9139 – [XPath 2.1] Dynamic function calls and context

This is an archived snapshot of W3C's public bugzilla bug tracker, decommissioned in April 2019. Please see the home page for more details.

Bug 9139 - [XPath 2.1] Dynamic function calls and context

Summary: [XPath 2.1] Dynamic function calls and context

Status:	CLOSED FIXED

Alias:	None

Product:	XPath / XQuery / XSLT
Classification:	Unclassified
Component:	XPath 3.0 (show other bugs)
Version:	Working drafts
Hardware:	PC Windows NT

Importance:	P2 normal
Target Milestone:	---
Assignee:	John Snelson
QA Contact:	Mailing list for public feedback on specs from XSL and XML Query WGs

URL:
Whiteboard:
Keywords:

Depends on:
Blocks:

Reported:	2010-02-24 17:38 UTC by Michael Kay
Modified:	2010-09-14 16:08 UTC (History)
CC List:	4 users (show)

See Also:

Attachments

Description Michael Kay 2010-02-24 17:38:58 UTC

The rules for dynamic function calls should make it clear that no context information is passed from the caller's context to the callee's context other than that explicitly mentioned (the variables in the closure).
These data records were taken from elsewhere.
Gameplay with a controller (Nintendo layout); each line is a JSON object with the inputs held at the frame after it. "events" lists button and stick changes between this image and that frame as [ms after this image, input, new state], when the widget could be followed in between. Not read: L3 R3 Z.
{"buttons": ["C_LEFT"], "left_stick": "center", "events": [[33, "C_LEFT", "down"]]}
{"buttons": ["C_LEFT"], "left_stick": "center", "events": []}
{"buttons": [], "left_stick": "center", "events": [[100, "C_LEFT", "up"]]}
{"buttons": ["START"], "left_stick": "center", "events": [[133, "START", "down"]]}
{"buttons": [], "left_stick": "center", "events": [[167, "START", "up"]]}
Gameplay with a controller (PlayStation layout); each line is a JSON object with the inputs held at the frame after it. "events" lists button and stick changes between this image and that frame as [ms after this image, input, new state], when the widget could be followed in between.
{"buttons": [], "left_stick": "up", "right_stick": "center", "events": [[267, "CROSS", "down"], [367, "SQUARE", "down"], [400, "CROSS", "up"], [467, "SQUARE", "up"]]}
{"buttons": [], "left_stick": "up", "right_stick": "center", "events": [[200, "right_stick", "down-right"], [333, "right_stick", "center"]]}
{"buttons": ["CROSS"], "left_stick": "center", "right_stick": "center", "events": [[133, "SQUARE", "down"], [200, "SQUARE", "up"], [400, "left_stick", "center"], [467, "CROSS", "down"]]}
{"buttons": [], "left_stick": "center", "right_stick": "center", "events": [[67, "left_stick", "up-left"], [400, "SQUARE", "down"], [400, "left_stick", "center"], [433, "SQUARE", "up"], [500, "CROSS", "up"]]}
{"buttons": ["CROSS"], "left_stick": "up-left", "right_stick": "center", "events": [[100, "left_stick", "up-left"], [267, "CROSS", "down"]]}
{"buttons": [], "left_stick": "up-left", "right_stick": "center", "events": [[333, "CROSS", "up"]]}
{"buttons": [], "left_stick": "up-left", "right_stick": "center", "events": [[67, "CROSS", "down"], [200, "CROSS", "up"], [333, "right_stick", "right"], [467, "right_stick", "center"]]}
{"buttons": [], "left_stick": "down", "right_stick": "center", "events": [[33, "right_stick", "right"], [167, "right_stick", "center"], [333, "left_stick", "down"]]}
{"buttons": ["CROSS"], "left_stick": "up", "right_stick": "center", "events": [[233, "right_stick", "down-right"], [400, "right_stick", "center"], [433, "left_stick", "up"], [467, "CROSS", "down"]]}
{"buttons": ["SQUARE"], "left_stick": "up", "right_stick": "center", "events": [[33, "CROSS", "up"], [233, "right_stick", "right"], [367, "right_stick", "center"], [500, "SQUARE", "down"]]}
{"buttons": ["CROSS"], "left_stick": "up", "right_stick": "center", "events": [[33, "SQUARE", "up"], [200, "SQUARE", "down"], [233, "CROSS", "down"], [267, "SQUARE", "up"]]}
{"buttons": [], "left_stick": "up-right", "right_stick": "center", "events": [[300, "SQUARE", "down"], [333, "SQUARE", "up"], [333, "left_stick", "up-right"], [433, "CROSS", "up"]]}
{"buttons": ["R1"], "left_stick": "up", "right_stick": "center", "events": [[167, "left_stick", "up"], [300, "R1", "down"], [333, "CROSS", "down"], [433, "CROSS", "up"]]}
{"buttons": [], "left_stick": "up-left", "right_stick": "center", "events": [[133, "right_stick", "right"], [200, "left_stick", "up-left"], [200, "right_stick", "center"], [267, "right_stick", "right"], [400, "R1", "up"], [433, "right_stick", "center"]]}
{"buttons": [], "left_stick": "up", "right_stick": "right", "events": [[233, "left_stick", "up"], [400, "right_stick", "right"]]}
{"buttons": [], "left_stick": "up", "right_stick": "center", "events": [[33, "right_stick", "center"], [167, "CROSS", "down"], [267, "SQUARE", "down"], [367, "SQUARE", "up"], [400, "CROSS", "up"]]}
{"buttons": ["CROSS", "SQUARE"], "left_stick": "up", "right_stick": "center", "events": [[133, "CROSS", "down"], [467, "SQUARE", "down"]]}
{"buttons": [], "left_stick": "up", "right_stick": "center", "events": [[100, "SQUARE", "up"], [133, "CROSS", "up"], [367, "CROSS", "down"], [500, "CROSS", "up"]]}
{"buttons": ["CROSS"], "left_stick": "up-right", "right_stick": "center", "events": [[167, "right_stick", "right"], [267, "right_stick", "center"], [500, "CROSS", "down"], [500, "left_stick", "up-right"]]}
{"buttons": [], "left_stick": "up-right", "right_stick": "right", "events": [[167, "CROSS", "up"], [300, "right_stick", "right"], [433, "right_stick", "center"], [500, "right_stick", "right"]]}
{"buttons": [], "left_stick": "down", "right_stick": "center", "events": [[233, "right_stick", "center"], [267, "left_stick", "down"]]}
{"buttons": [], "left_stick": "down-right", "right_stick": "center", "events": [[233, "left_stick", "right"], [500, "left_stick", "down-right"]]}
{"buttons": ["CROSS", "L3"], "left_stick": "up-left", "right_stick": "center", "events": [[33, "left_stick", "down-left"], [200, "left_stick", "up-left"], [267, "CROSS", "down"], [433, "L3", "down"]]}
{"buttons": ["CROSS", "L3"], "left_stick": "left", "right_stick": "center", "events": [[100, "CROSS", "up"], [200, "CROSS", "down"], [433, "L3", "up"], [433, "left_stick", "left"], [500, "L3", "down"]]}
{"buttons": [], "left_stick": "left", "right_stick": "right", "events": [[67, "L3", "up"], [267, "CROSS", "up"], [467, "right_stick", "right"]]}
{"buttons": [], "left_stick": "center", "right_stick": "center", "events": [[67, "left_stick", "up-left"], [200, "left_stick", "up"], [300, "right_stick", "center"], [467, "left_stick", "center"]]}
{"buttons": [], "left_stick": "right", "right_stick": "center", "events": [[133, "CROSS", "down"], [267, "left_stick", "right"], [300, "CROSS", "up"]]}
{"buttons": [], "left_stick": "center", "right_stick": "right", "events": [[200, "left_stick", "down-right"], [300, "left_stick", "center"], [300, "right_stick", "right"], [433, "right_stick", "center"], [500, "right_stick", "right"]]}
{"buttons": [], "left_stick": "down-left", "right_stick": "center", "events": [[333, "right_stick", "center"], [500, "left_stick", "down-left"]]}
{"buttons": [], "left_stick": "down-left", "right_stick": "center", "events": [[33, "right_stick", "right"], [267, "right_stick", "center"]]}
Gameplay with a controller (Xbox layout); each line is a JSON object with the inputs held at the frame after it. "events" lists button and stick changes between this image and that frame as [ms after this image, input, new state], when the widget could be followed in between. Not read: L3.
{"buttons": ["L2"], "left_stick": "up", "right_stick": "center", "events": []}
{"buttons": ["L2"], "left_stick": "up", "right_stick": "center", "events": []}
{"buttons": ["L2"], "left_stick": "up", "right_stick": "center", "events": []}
This has the consequence that a dynamic call to a contextual core function like position() is not useful (in fact, it will always fail).

The only place where we say that the focus is cleared on a function call is in 3.1.5 Function Calls, rule 4:

"During evaluation of a function body, the focus (context item, context position, and context size) is undefined, except where it is defined by some expression inside the function body."

but this rule (appearing where it does) only applies to explicit calls on "user-declared functions": it does not apply to dynamic calls on user-declared functions, or to dynamic calls on inline functions, or to dynamic calls on built-in functions such as position(). It should apply to all these cases.

Comment 1 John Snelson 2010-02-24 18:01:37 UTC

(In reply to comment #0)
> The rules for dynamic function calls should make it clear that no context
> information is passed from the caller's context to the callee's context other
> than that explicitly mentioned (the variables in the closure). This has the
> consequence that a dynamic call to a contextual core function like position()
> is not useful (in fact, it will always fail).

I'm not sure that this is a direction that the WG has decided on, although I agree that it's probably the right thing to do.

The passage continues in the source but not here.